Dolly makes her triumphant return to the Harmonia Gardens and is greeted in style by the staff ("Hello, Dolly!"). She sits in the now-empty seat at Horace's table and proceeds to eat a large, expensive dinner, telling the exasperated Horace that no matter what he says, she will not marry him.

 

Barnaby and Horace both hail waiters at the same time, and in the ensuing confusion their wallets are inadvertently switched. Barnaby is delighted that he can now pay the restaurant bill, while Horace finds little more than spare change. Barnaby and Cornelius realize that the wallet must belong to Horace. Cornelius, Irene, Barnaby, and Minnie try to sneak out during the "The Polka Contest", but Horace recognizes them and spots Ermengarde and Ambrose as well. The ensuing free-for-all culminates in a trip to night court.
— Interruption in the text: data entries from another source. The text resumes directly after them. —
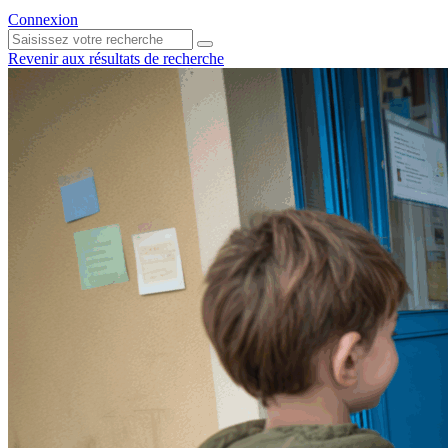
Connexion
Revenir aux résultats de recherche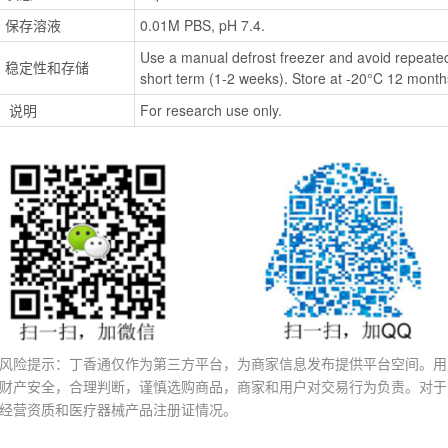
保存溶液
0.01M PBS, pH 7.4.
Use a manual defrost freezer and avoid repeated
稳定性和存储
short term (1-2 weeks). Store at -20°C 12 months
 说明
For research use only.
风险提示：丁香通仅作为第三方平台，为商家信息发布提供平台空间。用
财产安全，合理判断，谨慎选购商品，商家和用户对交易行为负责。对于
经营资质和医疗器械产品注册证情况。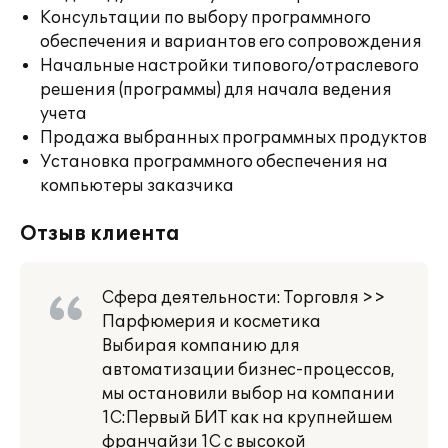
Консультации по выбору программного
обеспечения и вариантов его сопровождения
Начальные настройки типового/отраслевого
решения (программы) для начала ведения
учета
Продажа выбранных программных продуктов
Установка программного обеспечения на
компьютеры заказчика
Отзыв клиента
Сфера деятельности: Торговля >>
Парфюмерия и косметика
Выбирая компанию для
автоматизации бизнес-процессов,
мы остановили выбор на компании
1С:Первый БИТ как на крупнейшем
франчайзи 1С с высокой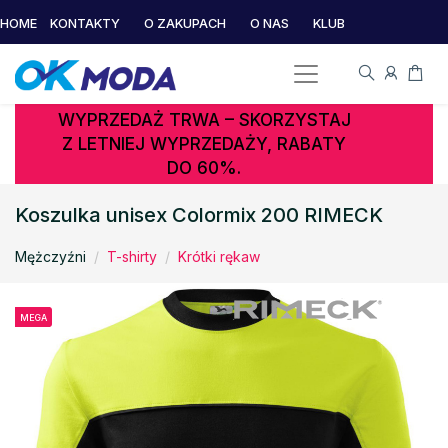
HOME
KONTAKTY
O ZAKUPACH
O NAS
KLUB
WYPRZEDAŻ TRWA – SKORZYSTAJ
Z LETNIEJ WYPRZEDAŻY, RABATY
DO 60%.
Koszulka unisex Colormix 200 RIMECK
Mężczyźni
T-shirty
Krótki rękaw
MEGA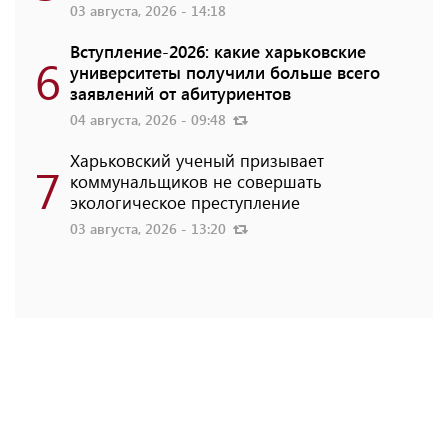
03 августа, 2026 - 14:18
Вступление-2026: какие харьковские
6
университеты получили больше всего
заявлений от абитуриентов
04 августа, 2026 - 09:48
Харьковский ученый призывает
7
коммунальщиков не совершать
экологическое преступление
03 августа, 2026 - 13:20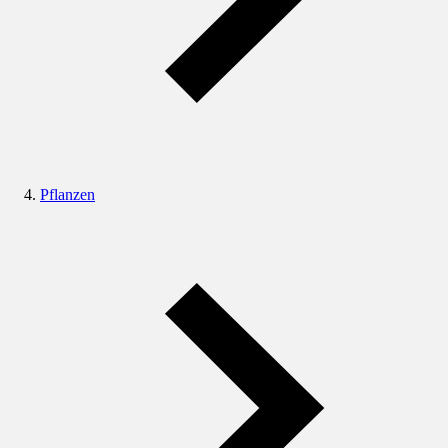
Pflanzen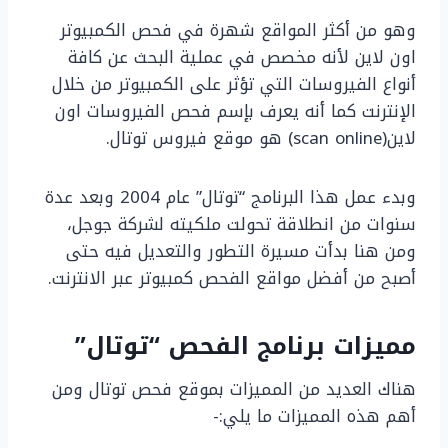
وهو من أكثر المواقع شهرة في فحص الكمبيوتر
اون لاين لأنه مخصص في عملية البحث عن كافة
أنواع الفيروسات التي تؤثر على الكمبيوتر من خلال
الإنترنت كما أنه يعرف بإسم فحص الفيروسات اون
لاين(scan online) هو موقع فيروس توتال.
وبدء عمل هذا البرنامج “توتال” عام 2004 وبعد عدة
سنوات من انطلاقة تحولت ملكيته لشركة جوجل،
ومن هنا بدأت مسيرة التطور والتعديل فيه حتى
أصبح من أفضل مواقع الفحص كمبيوتر عبر الانترنت.
مميزات برنامج الفحص “توتال”
هناك العديد من المميزات بموقع فحص توتال ومن
أهم هذه المميزات ما يلي:-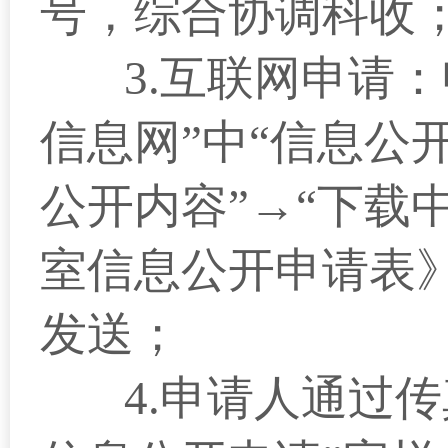
号，综合协调科收；联系
3.
互联网申请：
信息网”中“信息公开
公开内容”
→
“下载
室信息公开申请表
发送；
4.
申请人通过传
For everyone.

 

Cornelius and Barnaby confess that they have no money and have never been to New York before. Cornelius declares that he will always fondly remember the day he met Irene even if he has to dig ditches the rest of his life. Cornelius, Barnaby, and Ambrose then each profess their love for their companion ("It Only Takes A Moment"). Dolly convinces the judge that their only crime was being in love. The judge finds everyone innocent and cleared of all charges. Everyone, that is except Horace, who is declared guilty and forced to pay damages.

 

Dolly mentions marriage again, and Horace declares that he wouldn't marry her even if she were the last woman in the entire world. Dolly angrily bids him "So Long, Dearie," telling him that when he's bored and lonely, she'll be living the high life.

 

The next morning back at the hay and feed store, Cornelius and Irene, Barnaby and Minnie, along with Ambrose and Ermengarde each set out on their new paths in life. A chastened Horace Vandergelder finally admits that he needs Dolly in his life, but Dolly is unsure about the marriage, until he repeats an old saying of her late husband: "Money is like manure. It's not worth a thing unless it's spread about, encouraging young things to grow."

 

Dolly believes this to be the sign she requested from Ephram and agrees to marry Horace. He tells Dolly life would be dull without her, and she promises in return that she'll "never go away again" ("Hello, Dolly” [reprise]).